No, Tom Clements doesn’t count. (See Joel Hunt)
And how many folks would lose their shirts (pun intended) if Johnny decided to go with Number 3 next season in honor of transferred teammate Jameill Showers? Ouch. That could hurt some pocketbooks.
From what I’m seeing, the NCAA has the universities and their fans in a bind, but we may have a player here who just made the NCAA even more obsolete. Concessions must be made to the players, or the college fans who pay the bills will continue to get ramrodded sooner than later. It’s already rather ridiculous for college basketball fans in the way players now zoom in and zoom out. Just ask Kentucky how well their new crop of freshmen are faring in Lexington these days.
While guys like me felt a sense of pride seeing their jerseys hanging on racks in stores, today’s player sees dollar signs.
We don’t want to lose Johnny Manziel after this coming season. Isn’t there anything that can be done? Can’t the NCAA allow the schools the power to license their players’ identities (brands) just as they do their own, and then pay the players a percentage? Most royalties are in the 8-percent range of the goods’ invoice prices, so how about a split? Wouldn’t that be fair, NCAA?

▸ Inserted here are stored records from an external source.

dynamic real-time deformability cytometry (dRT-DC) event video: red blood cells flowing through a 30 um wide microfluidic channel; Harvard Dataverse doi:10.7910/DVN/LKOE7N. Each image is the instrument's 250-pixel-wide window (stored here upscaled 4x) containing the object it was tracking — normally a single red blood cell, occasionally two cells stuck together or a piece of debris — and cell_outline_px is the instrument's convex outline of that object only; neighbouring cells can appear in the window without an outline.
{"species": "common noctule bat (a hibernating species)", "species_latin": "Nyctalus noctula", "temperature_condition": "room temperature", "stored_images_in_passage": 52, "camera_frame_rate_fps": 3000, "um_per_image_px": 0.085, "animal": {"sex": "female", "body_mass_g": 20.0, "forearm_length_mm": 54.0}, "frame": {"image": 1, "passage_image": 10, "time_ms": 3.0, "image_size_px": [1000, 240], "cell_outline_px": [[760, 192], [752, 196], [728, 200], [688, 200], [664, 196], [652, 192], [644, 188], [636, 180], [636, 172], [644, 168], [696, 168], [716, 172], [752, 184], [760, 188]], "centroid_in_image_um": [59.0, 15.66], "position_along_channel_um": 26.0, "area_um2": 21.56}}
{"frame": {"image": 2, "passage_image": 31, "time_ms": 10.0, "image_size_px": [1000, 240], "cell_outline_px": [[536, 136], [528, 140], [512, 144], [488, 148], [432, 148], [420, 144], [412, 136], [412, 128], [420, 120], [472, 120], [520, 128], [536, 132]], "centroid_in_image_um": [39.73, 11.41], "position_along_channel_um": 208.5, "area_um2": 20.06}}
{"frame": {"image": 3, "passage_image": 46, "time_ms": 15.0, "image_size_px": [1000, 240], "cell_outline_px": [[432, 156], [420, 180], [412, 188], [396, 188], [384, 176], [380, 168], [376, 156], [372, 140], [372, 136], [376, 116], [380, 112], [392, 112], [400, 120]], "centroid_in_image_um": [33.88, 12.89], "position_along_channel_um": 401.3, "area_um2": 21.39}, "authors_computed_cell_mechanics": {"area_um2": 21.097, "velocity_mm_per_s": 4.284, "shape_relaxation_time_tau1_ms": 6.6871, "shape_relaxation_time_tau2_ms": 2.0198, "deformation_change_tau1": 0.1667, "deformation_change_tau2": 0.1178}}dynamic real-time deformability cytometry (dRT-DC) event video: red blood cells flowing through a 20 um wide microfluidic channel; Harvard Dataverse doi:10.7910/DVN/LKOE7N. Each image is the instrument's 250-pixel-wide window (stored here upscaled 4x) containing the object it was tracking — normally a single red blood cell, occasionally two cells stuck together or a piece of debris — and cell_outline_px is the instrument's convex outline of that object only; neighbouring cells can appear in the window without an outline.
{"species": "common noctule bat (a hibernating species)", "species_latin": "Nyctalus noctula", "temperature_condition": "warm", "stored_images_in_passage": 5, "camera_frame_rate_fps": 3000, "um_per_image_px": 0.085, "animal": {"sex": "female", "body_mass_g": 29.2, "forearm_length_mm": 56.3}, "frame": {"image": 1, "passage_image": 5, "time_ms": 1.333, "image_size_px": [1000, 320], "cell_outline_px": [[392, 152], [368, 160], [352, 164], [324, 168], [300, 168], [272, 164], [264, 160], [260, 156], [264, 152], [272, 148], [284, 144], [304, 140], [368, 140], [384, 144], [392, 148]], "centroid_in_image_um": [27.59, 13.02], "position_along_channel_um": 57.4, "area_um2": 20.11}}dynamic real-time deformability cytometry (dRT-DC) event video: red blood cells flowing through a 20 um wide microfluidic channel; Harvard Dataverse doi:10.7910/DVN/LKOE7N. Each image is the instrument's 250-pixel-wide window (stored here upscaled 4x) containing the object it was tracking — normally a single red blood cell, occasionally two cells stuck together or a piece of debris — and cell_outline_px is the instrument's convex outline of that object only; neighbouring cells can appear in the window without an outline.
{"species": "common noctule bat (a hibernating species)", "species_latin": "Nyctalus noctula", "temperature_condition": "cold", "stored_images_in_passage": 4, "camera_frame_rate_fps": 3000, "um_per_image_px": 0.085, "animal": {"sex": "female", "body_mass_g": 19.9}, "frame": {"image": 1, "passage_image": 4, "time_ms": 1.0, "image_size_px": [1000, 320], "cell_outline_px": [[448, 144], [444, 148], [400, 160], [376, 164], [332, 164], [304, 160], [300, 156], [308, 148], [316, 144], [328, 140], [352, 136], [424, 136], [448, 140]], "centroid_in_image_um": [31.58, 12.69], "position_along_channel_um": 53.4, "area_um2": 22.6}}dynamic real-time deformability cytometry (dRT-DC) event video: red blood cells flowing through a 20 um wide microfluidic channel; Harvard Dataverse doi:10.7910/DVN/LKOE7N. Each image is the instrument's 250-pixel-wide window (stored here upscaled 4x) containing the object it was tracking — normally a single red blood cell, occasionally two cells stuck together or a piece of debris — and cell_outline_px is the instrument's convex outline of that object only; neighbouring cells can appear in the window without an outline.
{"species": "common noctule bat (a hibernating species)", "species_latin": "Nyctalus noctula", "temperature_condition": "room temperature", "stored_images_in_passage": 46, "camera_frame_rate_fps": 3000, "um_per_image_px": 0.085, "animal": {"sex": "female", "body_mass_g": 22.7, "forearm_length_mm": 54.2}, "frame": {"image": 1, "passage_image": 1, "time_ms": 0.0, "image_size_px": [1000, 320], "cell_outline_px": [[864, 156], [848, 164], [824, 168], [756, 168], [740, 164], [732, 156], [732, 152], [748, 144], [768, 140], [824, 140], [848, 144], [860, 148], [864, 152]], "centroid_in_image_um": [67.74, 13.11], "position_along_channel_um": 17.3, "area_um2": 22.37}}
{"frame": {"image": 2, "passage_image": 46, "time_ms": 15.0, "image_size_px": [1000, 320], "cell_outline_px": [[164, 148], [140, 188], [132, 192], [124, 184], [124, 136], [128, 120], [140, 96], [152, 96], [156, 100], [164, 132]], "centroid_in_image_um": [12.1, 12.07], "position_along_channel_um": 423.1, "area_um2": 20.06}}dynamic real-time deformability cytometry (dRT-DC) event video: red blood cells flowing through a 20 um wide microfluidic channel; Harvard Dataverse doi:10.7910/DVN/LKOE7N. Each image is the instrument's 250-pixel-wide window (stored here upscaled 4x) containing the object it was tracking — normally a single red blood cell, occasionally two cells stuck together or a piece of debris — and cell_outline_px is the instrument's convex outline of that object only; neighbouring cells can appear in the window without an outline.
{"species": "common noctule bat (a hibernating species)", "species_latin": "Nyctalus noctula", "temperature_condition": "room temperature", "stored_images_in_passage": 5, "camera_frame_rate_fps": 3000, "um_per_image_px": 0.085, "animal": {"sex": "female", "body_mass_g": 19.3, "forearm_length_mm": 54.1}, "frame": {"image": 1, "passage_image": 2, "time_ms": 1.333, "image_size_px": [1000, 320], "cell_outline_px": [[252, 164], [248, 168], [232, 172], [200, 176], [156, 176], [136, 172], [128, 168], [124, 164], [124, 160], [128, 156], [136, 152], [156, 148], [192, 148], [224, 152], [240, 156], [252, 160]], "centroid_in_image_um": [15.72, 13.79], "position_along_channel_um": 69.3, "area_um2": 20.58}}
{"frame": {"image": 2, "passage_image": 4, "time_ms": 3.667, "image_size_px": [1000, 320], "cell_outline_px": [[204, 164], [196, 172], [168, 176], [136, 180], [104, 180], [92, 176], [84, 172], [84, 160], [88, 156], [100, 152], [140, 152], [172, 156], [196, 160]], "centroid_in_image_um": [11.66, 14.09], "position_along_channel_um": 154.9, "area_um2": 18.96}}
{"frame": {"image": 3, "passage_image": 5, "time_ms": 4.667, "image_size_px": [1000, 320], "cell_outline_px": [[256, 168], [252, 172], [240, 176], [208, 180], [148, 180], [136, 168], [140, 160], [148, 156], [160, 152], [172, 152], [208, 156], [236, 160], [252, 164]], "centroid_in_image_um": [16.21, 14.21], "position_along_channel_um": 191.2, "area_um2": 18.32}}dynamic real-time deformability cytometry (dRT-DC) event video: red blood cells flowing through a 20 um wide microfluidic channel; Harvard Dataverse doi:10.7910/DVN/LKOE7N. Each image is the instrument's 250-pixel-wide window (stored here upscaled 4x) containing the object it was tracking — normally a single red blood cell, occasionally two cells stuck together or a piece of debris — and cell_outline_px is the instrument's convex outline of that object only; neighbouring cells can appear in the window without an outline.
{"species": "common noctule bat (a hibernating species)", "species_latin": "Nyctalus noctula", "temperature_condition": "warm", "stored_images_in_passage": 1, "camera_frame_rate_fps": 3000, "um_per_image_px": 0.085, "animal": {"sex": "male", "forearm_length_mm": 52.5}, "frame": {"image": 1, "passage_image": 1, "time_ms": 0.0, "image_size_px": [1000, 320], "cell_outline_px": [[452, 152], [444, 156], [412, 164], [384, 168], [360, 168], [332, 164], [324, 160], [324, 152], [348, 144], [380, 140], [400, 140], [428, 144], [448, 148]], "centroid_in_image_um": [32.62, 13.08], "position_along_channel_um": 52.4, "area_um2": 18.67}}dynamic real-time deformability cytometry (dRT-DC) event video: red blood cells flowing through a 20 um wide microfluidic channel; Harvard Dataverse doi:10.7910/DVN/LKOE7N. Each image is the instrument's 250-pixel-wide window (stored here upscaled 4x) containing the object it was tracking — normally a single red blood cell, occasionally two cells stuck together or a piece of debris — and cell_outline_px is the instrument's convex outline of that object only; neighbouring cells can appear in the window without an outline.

What if a poor guy gets in Johnny’s shoes and his family can’t afford to start an entire company the way the Manziels did? What happens when the family’s attorney adds “Agent” to his or her repertoire? It seems there’s a tremendous amount of money for our schools and players being left on the table and some risky business in off-campus handshakes.
Philadelphia? San Diego? Dallas? Really? Thank goodness we’ve got that insurance policy handled. That’s simply a no-brainer. After suffering a broken neck myself without any insurance coverages whatsoever, trust me, they can come in handy. It’s hard to pay the medical bills at 13-percent on all those credit cards it took to get it fused back together. Injuries definitely happen in sports and we must be prepared. Good strategerations right there.
Johnny was wearing gold football cleats in Saturday’s first practice of the spring. We wore gold cleats in high school in our games. Our uniforms and our offense were way ahead of their time, and so is the Rocket Man. His foundation is being built on solid rock and whatever the shoes represent or signify, I can only surmise they’re being worn for a reason other than being the perfect match for his feet. Perhaps a golden parachute?
Yeah, it’s gotta be the shoes. They top off the perfect ensemble.
Good for you, Johnny Football. Keep the groundbreaking going. Your brothers and sisters-in-arms are counting on you. And don’t forget, we’re adding 30,000 more seats just for you here in Aggieland. Gig ‘em!